Gene Weingarten: I believe so. If anyone knows any different, please tell us.
This was just me showing off. From there the chat kind of petered out. Two or three of the questions I asked were answered by similar questions from other readers. You can peruse the whole chat here.

So after three weeks, my verdict is a resounding "meh". Barney and Clyde is hardly the worst strip on the comics page but there is no way it could be. On the other hand, after five years of self-promotion and endless bloviating about the inadequacies of other comics, he has labored mightily and brought forward a mouse.

There are some cute post-modern touches, but there is a decidedly retro feel that reeks of fuddy-duddyness rather than cutting edge. The dense dialog and overtly sloppy hand-lettering is deliberately defying the ever shrinking funny-pages trend. Perhaps evoking nostalgia is the way to go when the age of the average newspaper reader is Dead.

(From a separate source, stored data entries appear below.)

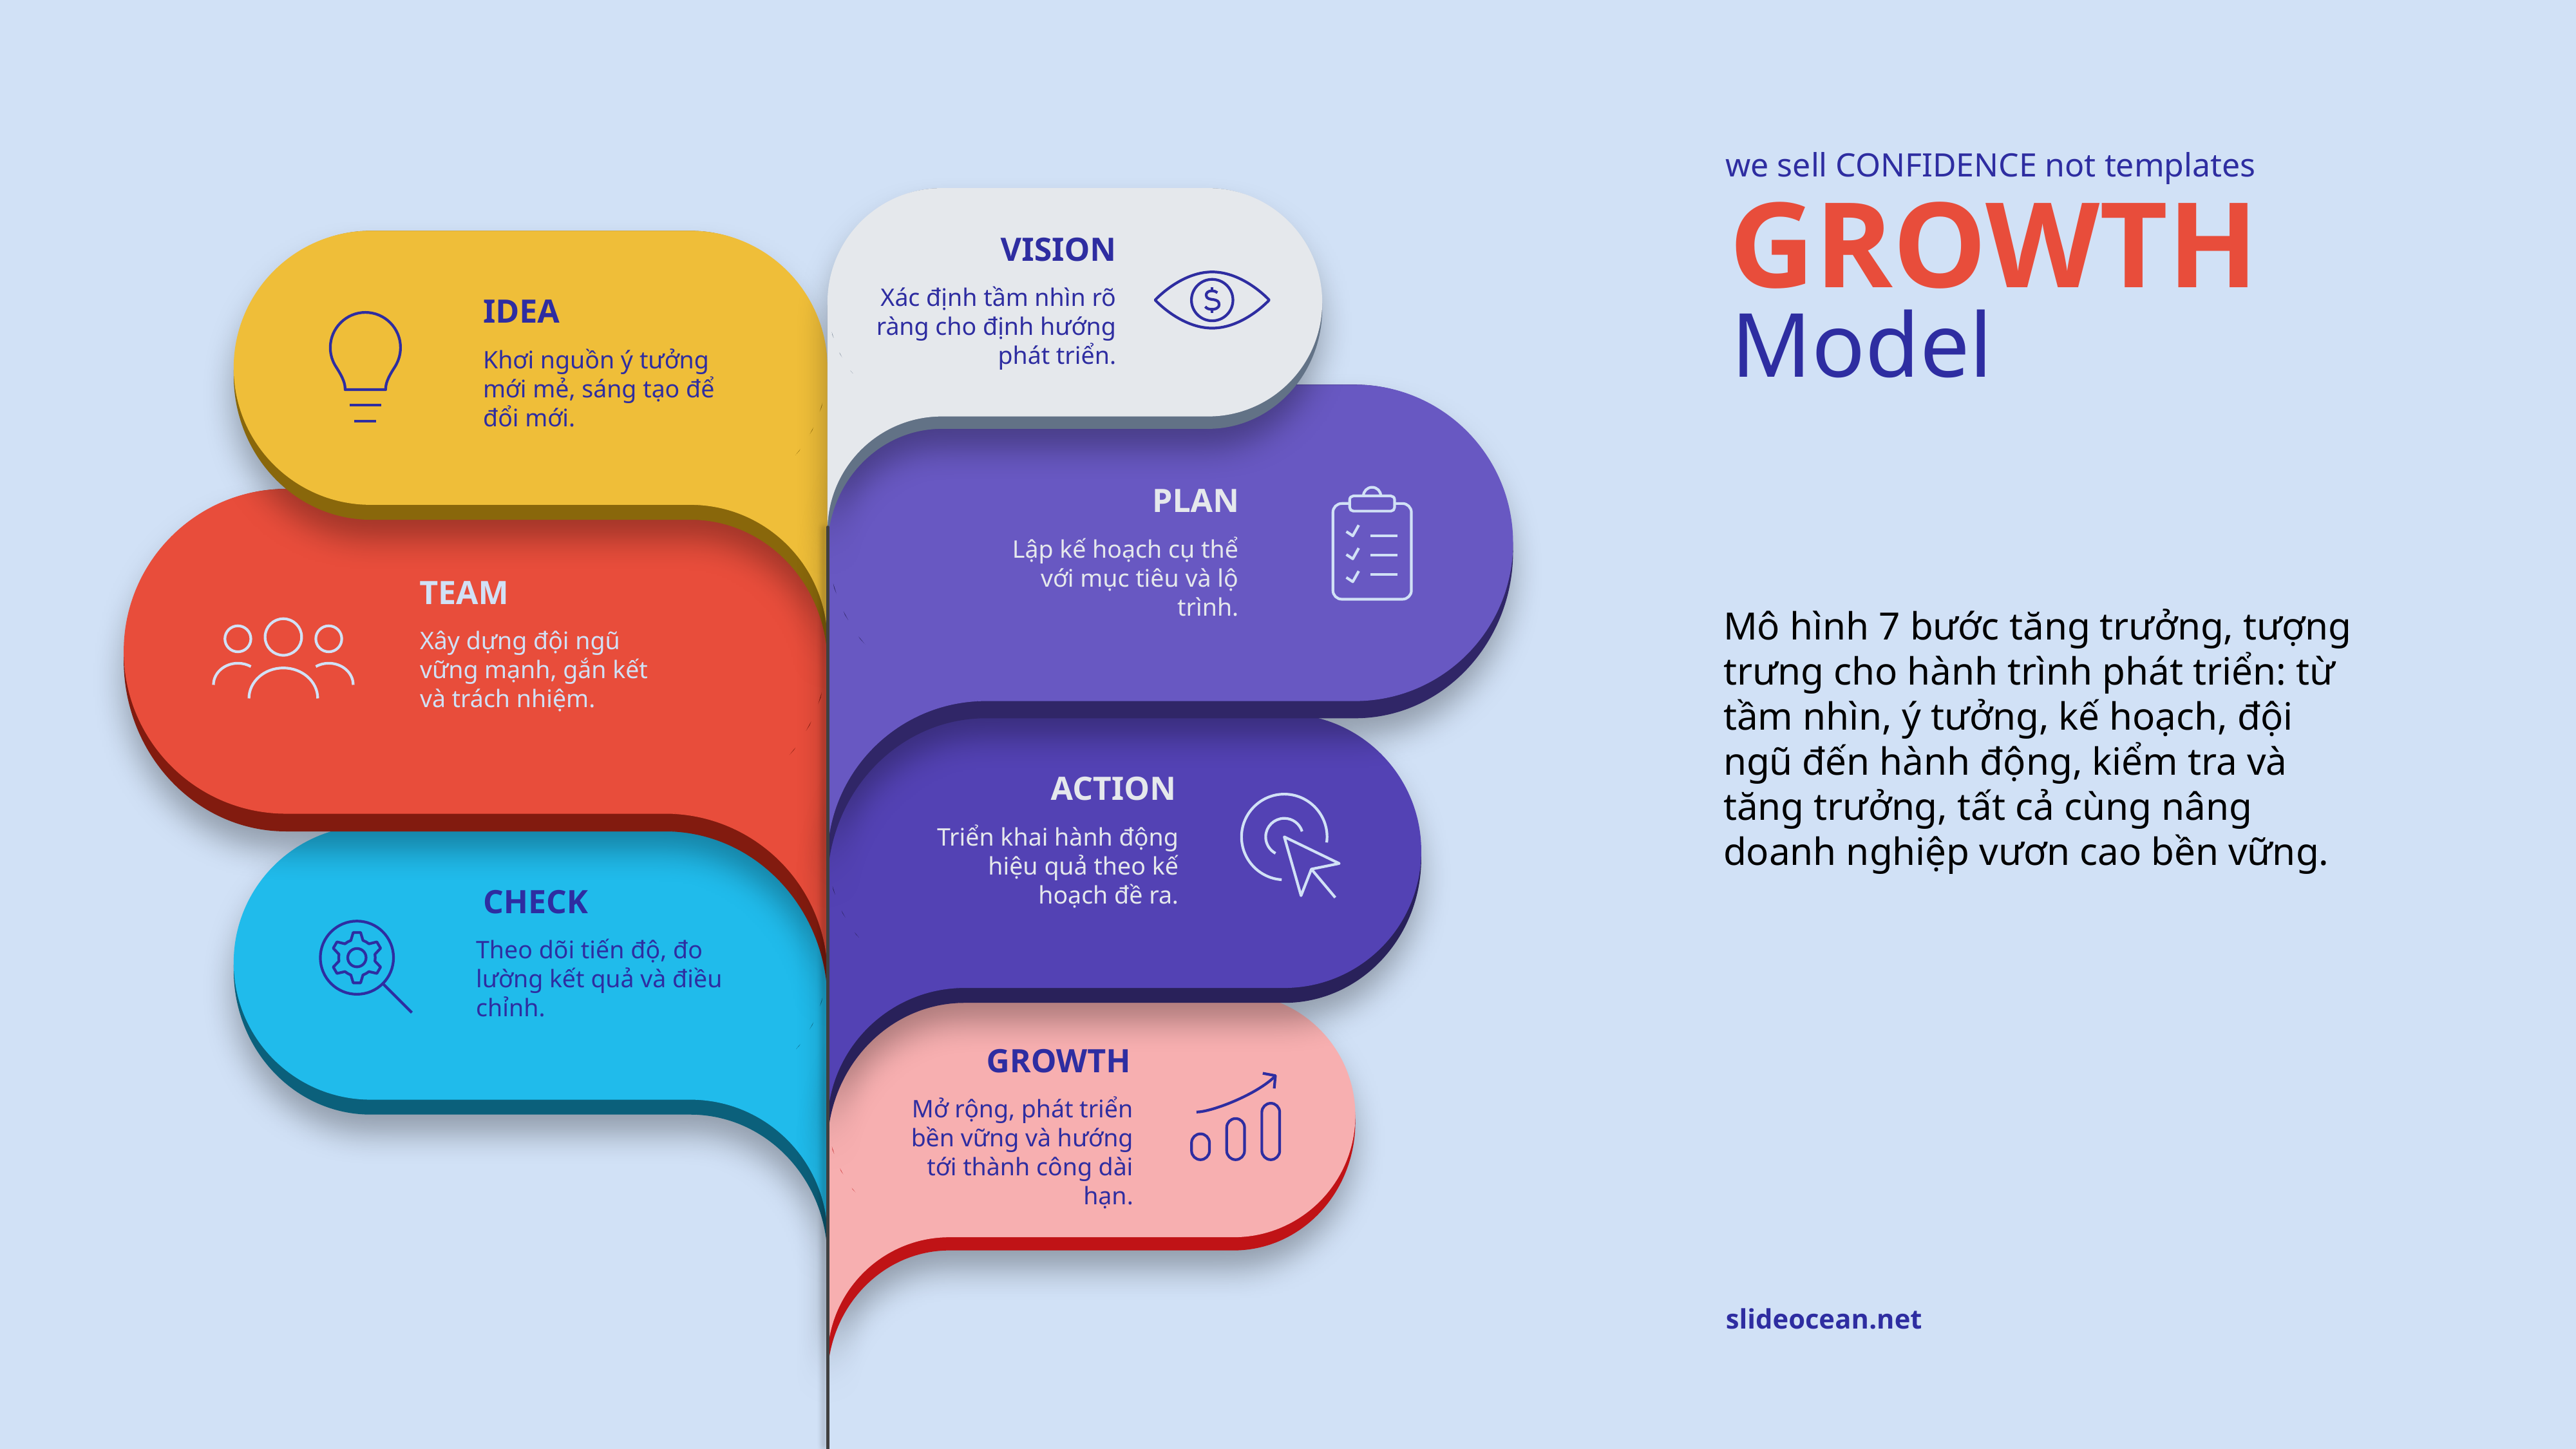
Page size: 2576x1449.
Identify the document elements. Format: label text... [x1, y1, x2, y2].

text_box slideocean.net [1716, 1297, 1932, 1340]
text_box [829, 1148, 1356, 1379]
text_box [829, 886, 1422, 1148]
text_box we sell CONFIDENCE not templates [1716, 139, 2266, 188]
text_box Mô hình 7 bước tăng trưởng, tượng trưng cho hành trình phát triển: từ tầm nhìn, ý tưởng, kế hoạch, đội ngũ đến hành động, kiểm tra và tăng trưởng, tất cả cùng nâng doanh nghiệp vươn cao bền vững. [1714, 598, 2373, 878]
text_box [827, 187, 1323, 550]
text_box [233, 230, 827, 665]
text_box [123, 488, 827, 1003]
text_box GROWTH [1720, 164, 2269, 316]
text_box Model [1722, 316, 2003, 399]
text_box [233, 1003, 827, 1260]
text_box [829, 384, 1514, 886]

Or perhaps the joke is on us and the strip is trying to be as mundane as possible.

There is a phenomenon known as the Dunning-Kruger Effect where people are incapable of recognizing their inadequacies and they have an excessively high opinion of their capabilities, often to tragic effect. I propose the Weingarten Corollary where one is very successful in one field (because nobody with two unprecedented Pulitzers can be called a failure) but blind to the fact that their talents don't always translate to other areas. It could also be called the Michael Jordan Baseball Effect. The slew of actors who have tried to become singers and vice versa are all victims of it.

Barney and Clyde is a result of a lethal brew of hubris and naïveté mixed with dollops of armchair quarterbacking and topped with a patina of father-son bonding. Much of the hostility towards it stems from the fact that Gene clearly has pull in the newspaper world that the average comic strip writer breaking into the business does not have. Two of the four newspapers carrying it have direct Weingarten connections. And what artist is having his circulation cut or his strip turned down so that Gene can indulge in this retirement-time nepotistic bucket listing?

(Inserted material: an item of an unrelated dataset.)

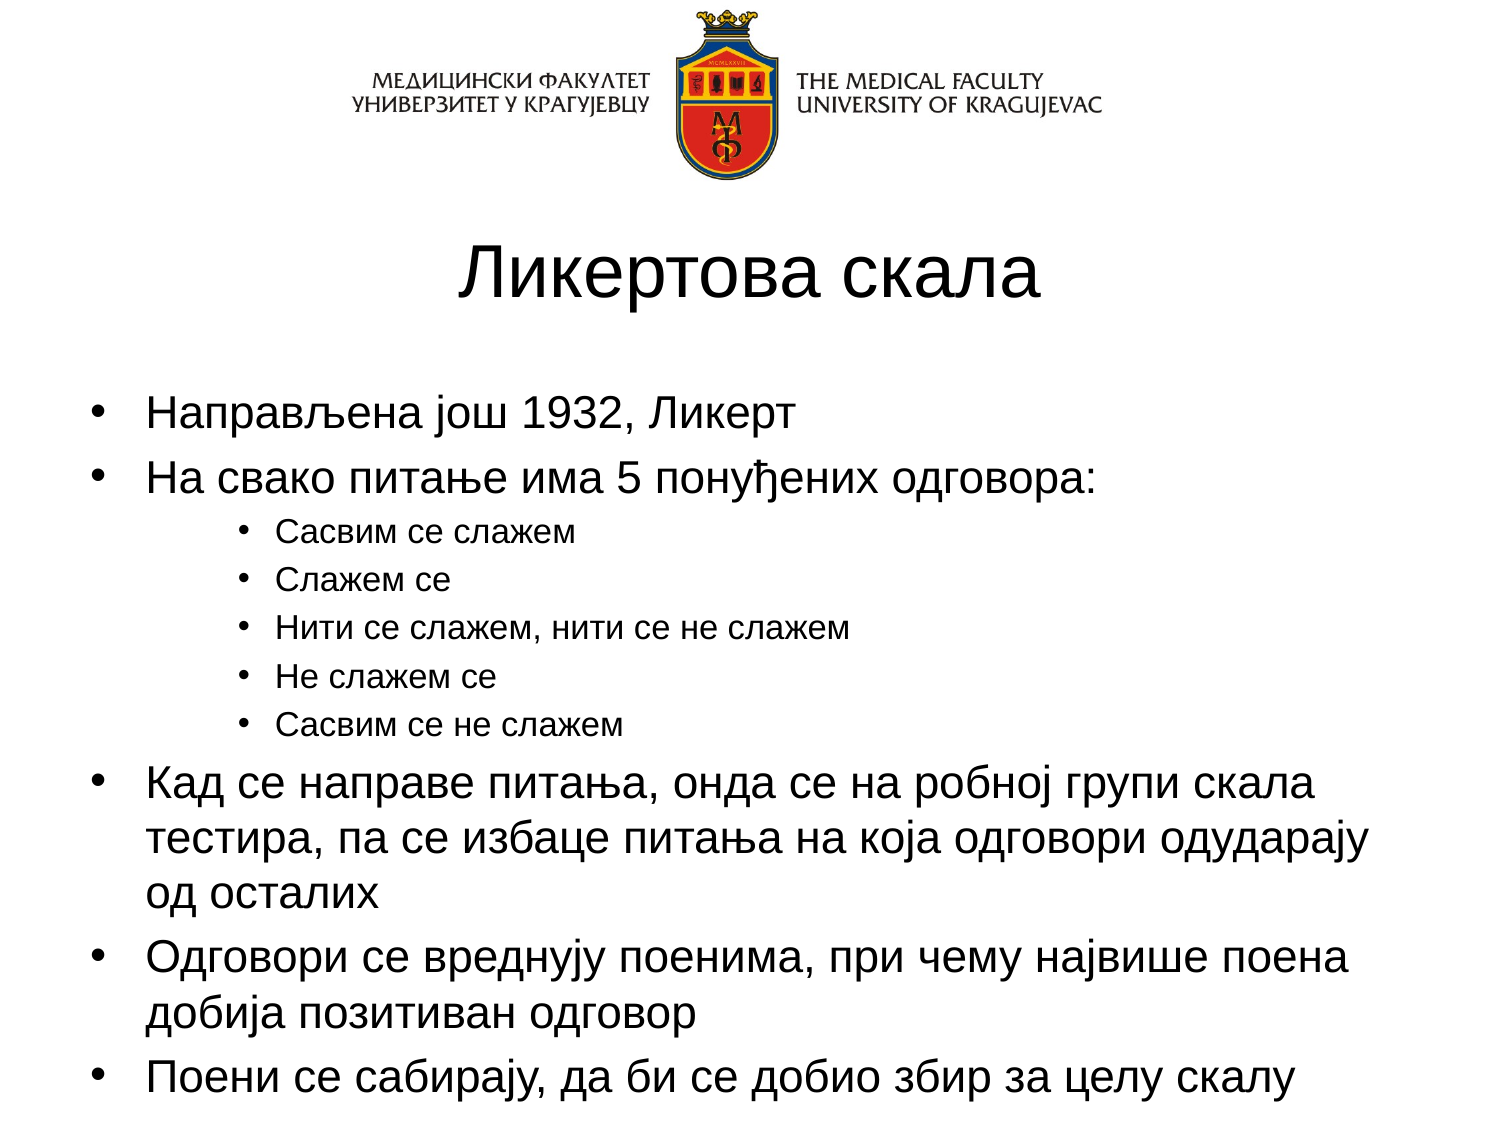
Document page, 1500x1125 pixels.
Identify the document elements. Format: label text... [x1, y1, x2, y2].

picture [328, 0, 1125, 173]
title Ликертова скала [74, 173, 1426, 362]
list Направљена још 1932, Ликерт На свако питање има 5 понуђених одговора: Сасвим се слажем Слажем се Нити се слажем, нити се не слажем Не слажем се Сасвим се не слажем Кад се направе питања, онда се на робној групи скала тестира, па се избаце питања на која одговори одударају од осталих Одговори се вреднују поенима, при чему највише поена добија позитиван одговор Поени се сабирају, да би се добио збир за целу скалу [74, 374, 1426, 1118]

One thing for sure, the strip does seem to be teaching Gene some small measure of humility. But as the Waitresses sang a couple of decades ago, "I don't want to be somebody's learning experience. Some rich kids way of spending his allowance."

I really wish the strip the best, mostly because Dan Weingarten seems genuinely funny. But keeping his dad from using 'Gerald Ford falls down' jokes and recycling all his old humor columns is probably too big a task to attempt. Let's hope the strip develops and shows some character, not just a bunch of characters.